- _Prompt 1_
In the rows of page-level text extractions, swap "Nouvelles" for "Actualités" and keep every other line as it is. Omit the pictures from your answer.

- _Given passage_
# # # #
Database Comparison: MapR-DB, Cassandra, HBase, and More

If you are a developer or architect working with a highly performant product, you want to understand what differentiates it — similar to a race car driver driving a highly performant car. My in-depth architecture blog posts such as An In-Depth Look at the HBase Architecture, Apache Drill Architecture: The Ultimate Guide, and How Stream-First Architecture Patterns Are Revolutionizing Healthcare Platforms have been hugely popular, and I hope this one will be, too!

In this blog post, I'll give you an in-depth look at the MapR-DB architecture compared to other NoSQL architectures like Cassandra and HBase, and explain how MapR-DB delivers fast, consistent, scalable performance with instant recovery and zero data loss.

Why NoSQL?

Simply put, the motivation behind NoSQL is data volume, velocity, and/or variety. MapR-DB provides for data variety with two different data models:

• Wide column data model exposing an HBase API.
• Document data model exposing an Open JSON API (similar to the MongoDB API).
# # # #
(Page-level text extractions)
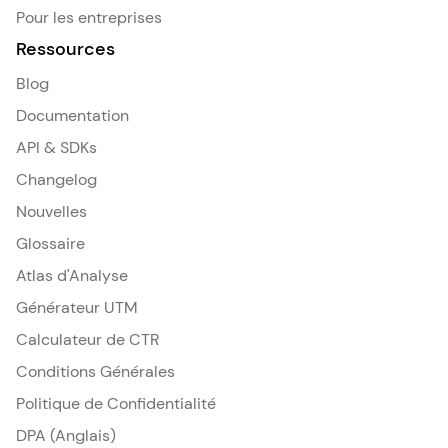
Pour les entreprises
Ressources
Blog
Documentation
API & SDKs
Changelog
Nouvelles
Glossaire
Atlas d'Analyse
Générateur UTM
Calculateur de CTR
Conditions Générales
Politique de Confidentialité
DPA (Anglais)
# # # #
- _Prompt 2_
In the database comparison post, what API does the MapR-DB wide column data model expose?

- _Task answer 1_
Pour les entreprises
Ressources
Blog
Documentation
API & SDKs
Changelog
Actualités
Glossaire
Atlas d'Analyse
Générateur UTM
Calculateur de CTR
Conditions Générales
Politique de Confidentialité
DPA (Anglais)

- _Task answer 2_
An HBase API.